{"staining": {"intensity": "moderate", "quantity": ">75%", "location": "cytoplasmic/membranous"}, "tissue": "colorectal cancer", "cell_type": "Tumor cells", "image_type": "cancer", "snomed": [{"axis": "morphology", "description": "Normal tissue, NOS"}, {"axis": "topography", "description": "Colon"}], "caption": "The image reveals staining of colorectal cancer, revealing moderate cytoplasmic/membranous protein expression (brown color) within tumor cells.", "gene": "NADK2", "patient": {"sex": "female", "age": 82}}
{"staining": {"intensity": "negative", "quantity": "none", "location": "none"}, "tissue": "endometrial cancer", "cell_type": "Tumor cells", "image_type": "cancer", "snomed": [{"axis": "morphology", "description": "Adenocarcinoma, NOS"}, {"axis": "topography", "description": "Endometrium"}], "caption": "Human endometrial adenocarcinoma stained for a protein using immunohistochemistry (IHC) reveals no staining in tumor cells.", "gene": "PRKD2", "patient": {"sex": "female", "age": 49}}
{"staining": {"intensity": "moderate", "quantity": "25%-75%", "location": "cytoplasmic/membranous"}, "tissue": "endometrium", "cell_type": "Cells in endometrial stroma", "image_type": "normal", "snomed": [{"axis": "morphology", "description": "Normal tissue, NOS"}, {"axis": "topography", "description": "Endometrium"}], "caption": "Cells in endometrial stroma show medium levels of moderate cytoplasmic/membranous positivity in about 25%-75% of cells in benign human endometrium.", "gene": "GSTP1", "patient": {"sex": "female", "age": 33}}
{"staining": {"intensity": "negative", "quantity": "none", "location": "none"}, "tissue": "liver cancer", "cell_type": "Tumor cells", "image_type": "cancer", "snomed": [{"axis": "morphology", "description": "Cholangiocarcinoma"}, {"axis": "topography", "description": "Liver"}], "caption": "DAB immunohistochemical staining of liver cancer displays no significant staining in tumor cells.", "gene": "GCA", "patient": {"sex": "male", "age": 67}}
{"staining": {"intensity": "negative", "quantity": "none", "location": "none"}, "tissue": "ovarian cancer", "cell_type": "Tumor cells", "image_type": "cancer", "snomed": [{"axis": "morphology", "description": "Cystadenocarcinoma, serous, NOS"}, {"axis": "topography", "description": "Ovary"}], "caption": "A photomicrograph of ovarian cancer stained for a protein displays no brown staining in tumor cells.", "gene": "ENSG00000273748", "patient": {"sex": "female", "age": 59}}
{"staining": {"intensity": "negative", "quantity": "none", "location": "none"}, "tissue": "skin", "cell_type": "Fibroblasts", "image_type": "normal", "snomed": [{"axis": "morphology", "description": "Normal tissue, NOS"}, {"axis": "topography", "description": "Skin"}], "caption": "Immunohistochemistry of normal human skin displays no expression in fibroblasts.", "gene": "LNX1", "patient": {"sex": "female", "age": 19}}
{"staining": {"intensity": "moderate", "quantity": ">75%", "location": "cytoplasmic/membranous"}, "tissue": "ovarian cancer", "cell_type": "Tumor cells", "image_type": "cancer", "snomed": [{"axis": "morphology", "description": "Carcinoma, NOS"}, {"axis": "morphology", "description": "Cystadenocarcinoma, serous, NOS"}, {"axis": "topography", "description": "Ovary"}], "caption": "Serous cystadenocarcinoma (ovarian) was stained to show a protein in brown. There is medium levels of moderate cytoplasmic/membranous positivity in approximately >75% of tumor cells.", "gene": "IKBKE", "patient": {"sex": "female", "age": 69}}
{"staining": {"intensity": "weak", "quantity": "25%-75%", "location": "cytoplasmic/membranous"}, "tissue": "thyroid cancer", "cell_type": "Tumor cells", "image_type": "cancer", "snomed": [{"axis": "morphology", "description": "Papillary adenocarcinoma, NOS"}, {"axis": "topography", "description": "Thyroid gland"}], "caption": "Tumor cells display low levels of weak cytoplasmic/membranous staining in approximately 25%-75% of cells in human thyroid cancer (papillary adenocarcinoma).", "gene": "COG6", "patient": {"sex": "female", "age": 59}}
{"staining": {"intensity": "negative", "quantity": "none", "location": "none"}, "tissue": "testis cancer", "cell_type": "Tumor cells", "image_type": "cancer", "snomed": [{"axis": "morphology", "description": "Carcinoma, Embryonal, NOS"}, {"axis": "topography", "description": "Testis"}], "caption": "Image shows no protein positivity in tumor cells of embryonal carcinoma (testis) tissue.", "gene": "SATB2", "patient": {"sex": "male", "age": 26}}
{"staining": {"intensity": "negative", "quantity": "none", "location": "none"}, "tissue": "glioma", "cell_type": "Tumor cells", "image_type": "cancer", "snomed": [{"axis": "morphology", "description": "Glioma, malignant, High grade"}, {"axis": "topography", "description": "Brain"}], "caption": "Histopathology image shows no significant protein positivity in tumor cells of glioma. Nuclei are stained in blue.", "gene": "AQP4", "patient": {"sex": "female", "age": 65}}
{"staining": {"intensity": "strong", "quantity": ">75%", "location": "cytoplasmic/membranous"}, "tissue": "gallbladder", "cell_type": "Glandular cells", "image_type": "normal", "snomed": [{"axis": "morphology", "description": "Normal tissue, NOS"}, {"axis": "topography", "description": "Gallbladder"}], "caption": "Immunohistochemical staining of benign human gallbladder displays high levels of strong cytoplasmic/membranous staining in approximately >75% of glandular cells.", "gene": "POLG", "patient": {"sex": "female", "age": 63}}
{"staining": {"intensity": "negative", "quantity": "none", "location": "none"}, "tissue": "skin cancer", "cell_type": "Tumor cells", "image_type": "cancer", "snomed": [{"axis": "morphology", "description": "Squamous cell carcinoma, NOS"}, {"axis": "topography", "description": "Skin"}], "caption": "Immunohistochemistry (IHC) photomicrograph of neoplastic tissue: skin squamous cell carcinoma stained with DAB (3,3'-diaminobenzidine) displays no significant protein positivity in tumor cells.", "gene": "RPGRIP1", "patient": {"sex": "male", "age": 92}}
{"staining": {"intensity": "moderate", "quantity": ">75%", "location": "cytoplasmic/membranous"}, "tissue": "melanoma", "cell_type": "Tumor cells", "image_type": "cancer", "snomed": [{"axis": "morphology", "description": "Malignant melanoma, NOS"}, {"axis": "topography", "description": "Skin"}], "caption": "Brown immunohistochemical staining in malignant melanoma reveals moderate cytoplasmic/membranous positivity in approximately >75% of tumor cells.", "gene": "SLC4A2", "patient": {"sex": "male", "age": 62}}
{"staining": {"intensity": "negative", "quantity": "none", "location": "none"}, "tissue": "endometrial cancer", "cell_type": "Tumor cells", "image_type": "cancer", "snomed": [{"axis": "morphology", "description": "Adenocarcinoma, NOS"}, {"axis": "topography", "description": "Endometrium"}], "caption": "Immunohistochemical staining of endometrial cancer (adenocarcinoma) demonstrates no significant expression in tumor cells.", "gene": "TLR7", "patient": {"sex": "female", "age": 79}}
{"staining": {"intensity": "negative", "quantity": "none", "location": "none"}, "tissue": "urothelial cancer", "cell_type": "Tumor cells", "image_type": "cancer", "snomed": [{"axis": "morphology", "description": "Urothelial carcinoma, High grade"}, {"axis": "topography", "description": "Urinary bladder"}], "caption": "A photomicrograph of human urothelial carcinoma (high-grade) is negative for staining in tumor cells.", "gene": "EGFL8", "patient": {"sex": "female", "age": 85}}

### What the task asks
Respond with the number of lines in the entries that include the string "medium", and nothing besides.

### Solution to the exercise
2